- [Work to be completed]: In the material below, could you retype, with no changes, the stretch from the line containing "Flow Cytometry Plots" through the line containing "Wearn, O., &"?

- [Material for the task]:
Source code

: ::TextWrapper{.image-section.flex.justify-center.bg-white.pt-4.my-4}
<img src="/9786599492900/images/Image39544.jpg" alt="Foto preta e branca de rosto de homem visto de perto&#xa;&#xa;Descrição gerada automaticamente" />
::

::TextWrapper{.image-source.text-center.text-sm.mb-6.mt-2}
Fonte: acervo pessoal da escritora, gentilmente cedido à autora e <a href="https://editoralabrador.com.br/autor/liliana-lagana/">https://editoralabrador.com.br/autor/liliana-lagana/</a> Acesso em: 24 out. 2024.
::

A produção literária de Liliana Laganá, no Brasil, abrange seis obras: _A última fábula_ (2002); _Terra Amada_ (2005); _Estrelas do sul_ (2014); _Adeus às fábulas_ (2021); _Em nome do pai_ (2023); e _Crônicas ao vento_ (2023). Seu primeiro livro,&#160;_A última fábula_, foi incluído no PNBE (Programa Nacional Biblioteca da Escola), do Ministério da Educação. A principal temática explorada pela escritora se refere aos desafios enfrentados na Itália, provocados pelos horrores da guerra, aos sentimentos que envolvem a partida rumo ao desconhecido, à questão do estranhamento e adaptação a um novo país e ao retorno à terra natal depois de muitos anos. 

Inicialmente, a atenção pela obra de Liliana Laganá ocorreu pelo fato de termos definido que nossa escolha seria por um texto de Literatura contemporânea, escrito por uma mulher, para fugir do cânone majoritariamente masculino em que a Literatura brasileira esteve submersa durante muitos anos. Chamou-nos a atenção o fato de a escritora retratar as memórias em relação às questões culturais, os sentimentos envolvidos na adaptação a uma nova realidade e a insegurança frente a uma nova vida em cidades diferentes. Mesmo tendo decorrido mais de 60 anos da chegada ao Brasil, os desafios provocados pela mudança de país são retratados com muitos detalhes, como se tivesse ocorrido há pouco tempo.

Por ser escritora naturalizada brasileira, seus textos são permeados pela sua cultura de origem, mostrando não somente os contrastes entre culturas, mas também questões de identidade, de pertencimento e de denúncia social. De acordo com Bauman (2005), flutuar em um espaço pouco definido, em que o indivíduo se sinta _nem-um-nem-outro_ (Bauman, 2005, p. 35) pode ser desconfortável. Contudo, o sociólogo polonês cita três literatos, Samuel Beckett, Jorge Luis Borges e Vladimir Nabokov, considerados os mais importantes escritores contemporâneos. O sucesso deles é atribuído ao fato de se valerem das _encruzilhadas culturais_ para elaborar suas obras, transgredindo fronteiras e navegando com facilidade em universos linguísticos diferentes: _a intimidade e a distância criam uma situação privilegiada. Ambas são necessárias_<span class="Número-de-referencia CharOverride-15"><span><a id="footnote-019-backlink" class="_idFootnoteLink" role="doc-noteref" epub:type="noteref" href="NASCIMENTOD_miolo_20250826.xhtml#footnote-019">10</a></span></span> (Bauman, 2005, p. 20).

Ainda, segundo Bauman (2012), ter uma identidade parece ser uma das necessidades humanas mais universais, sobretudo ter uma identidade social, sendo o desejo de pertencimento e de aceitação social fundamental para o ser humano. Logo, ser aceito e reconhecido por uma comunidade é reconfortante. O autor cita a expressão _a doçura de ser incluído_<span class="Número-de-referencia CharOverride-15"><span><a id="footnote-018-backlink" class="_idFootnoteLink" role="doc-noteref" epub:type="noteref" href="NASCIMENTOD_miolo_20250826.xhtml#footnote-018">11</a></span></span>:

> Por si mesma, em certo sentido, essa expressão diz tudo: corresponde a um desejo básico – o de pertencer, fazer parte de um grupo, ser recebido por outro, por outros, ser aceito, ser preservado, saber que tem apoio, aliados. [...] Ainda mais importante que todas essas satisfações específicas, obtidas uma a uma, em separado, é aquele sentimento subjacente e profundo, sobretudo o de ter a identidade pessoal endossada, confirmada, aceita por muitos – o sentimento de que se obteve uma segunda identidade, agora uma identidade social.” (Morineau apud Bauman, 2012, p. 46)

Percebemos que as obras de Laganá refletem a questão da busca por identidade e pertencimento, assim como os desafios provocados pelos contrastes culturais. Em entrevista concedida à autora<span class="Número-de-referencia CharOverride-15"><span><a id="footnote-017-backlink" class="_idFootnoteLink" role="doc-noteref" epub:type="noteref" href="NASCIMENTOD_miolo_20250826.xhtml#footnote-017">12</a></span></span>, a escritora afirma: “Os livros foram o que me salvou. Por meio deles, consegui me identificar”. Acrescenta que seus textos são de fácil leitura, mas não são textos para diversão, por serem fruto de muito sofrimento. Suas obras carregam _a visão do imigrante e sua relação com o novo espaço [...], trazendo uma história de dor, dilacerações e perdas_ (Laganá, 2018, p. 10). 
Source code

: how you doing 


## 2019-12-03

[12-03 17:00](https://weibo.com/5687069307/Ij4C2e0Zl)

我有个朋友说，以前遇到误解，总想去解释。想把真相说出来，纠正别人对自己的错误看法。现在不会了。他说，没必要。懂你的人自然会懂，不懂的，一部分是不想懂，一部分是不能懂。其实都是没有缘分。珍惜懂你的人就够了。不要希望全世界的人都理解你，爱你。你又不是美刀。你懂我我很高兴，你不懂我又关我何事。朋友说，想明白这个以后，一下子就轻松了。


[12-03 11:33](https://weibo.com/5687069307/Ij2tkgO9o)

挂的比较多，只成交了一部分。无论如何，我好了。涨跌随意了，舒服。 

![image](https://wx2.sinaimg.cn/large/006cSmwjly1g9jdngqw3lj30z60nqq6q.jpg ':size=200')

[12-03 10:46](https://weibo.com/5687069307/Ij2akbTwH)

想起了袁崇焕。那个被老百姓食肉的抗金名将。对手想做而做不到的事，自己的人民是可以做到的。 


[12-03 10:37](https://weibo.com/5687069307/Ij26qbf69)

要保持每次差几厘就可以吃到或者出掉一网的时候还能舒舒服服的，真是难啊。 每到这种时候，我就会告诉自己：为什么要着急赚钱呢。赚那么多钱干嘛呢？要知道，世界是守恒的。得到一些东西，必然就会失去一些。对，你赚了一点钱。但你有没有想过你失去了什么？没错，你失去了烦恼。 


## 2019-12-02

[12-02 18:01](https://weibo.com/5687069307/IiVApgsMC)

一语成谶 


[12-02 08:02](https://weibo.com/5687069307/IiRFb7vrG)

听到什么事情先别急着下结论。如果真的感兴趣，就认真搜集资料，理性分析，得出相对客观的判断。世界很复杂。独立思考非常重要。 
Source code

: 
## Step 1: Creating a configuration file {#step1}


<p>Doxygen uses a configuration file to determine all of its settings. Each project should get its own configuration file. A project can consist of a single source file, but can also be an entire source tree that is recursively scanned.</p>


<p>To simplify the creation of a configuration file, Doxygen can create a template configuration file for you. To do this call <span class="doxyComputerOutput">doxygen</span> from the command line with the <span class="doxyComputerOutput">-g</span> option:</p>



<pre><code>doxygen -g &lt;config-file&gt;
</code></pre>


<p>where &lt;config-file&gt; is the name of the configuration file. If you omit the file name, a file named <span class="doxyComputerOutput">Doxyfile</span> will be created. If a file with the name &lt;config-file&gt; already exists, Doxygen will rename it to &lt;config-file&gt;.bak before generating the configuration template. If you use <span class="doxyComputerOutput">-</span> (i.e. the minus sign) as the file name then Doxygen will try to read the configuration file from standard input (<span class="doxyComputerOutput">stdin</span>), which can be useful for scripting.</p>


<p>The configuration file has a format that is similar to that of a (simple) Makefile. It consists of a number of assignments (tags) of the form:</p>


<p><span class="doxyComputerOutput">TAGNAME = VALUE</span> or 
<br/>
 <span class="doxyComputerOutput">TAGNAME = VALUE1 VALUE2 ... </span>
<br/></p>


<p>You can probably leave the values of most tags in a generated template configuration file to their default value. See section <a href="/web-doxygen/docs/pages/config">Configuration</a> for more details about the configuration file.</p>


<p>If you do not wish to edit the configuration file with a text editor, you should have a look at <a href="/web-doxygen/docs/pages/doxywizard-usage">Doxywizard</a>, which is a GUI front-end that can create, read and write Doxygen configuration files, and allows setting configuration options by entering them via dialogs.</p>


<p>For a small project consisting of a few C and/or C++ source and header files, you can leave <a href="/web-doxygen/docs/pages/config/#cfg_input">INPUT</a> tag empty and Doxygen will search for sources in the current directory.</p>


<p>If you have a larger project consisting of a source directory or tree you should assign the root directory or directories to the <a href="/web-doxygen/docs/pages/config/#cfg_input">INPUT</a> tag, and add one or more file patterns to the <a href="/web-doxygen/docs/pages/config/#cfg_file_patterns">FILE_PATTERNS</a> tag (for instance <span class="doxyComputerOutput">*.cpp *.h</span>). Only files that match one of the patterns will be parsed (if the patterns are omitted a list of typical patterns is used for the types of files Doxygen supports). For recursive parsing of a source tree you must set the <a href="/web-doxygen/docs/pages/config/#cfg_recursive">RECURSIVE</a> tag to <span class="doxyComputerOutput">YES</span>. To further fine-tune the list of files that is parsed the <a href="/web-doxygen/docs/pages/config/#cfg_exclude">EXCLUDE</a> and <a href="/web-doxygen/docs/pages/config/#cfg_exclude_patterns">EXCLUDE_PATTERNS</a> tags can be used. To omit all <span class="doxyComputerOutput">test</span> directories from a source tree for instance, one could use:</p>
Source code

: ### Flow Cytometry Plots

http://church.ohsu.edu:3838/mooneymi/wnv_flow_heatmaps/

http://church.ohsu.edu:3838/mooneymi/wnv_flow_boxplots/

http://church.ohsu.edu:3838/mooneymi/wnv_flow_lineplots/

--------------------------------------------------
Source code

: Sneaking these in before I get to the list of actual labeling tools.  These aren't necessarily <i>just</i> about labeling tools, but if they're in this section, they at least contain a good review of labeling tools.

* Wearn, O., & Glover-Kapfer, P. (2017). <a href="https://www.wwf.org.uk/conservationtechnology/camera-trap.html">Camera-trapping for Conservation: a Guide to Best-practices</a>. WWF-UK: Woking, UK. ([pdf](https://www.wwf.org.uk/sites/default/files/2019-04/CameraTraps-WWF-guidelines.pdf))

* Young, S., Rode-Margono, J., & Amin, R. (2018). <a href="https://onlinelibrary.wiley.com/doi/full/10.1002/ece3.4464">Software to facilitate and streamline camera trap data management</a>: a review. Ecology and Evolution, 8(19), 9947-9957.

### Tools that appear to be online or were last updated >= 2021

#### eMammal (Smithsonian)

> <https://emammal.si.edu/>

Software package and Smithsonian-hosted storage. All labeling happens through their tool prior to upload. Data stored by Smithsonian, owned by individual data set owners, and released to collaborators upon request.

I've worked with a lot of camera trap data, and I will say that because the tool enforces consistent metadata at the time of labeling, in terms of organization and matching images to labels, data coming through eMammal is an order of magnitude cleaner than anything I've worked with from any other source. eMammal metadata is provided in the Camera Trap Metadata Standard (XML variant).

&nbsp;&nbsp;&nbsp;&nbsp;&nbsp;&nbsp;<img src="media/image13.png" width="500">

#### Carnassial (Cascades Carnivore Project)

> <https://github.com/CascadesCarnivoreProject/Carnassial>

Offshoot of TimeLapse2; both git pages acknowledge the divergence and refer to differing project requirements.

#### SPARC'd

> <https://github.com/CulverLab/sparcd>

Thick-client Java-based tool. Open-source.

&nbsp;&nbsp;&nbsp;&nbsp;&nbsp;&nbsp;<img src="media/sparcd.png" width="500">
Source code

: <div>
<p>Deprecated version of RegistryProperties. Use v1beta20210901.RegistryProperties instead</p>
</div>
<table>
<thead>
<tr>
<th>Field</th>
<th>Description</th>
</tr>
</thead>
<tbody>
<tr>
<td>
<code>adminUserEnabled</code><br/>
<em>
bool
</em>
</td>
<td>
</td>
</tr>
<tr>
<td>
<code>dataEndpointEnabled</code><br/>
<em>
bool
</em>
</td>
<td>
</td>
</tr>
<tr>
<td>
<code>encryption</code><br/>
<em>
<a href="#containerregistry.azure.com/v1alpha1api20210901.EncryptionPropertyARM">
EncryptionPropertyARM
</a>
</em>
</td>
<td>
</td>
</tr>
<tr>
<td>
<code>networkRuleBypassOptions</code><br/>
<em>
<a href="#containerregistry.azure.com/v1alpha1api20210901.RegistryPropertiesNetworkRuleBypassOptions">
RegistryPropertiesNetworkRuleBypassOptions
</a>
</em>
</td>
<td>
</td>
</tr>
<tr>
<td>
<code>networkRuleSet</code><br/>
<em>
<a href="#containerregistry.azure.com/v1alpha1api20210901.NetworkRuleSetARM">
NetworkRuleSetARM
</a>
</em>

- [Answer]:
: ### Flow Cytometry Plots

http://church.ohsu.edu:3838/mooneymi/wnv_flow_heatmaps/

http://church.ohsu.edu:3838/mooneymi/wnv_flow_boxplots/

http://church.ohsu.edu:3838/mooneymi/wnv_flow_lineplots/

--------------------------------------------------
Source code

: Sneaking these in before I get to the list of actual labeling tools.  These aren't necessarily <i>just</i> about labeling tools, but if they're in this section, they at least contain a good review of labeling tools.

* Wearn, O., & Glover-Kapfer, P. (2017). <a href="https://www.wwf.org.uk/conservationtechnology/camera-trap.html">Camera-trapping for Conservation: a Guide to Best-practices</a>. WWF-UK: Woking, UK. ([pdf](https://www.wwf.org.uk/sites/default/files/2019-04/CameraTraps-WWF-guidelines.pdf))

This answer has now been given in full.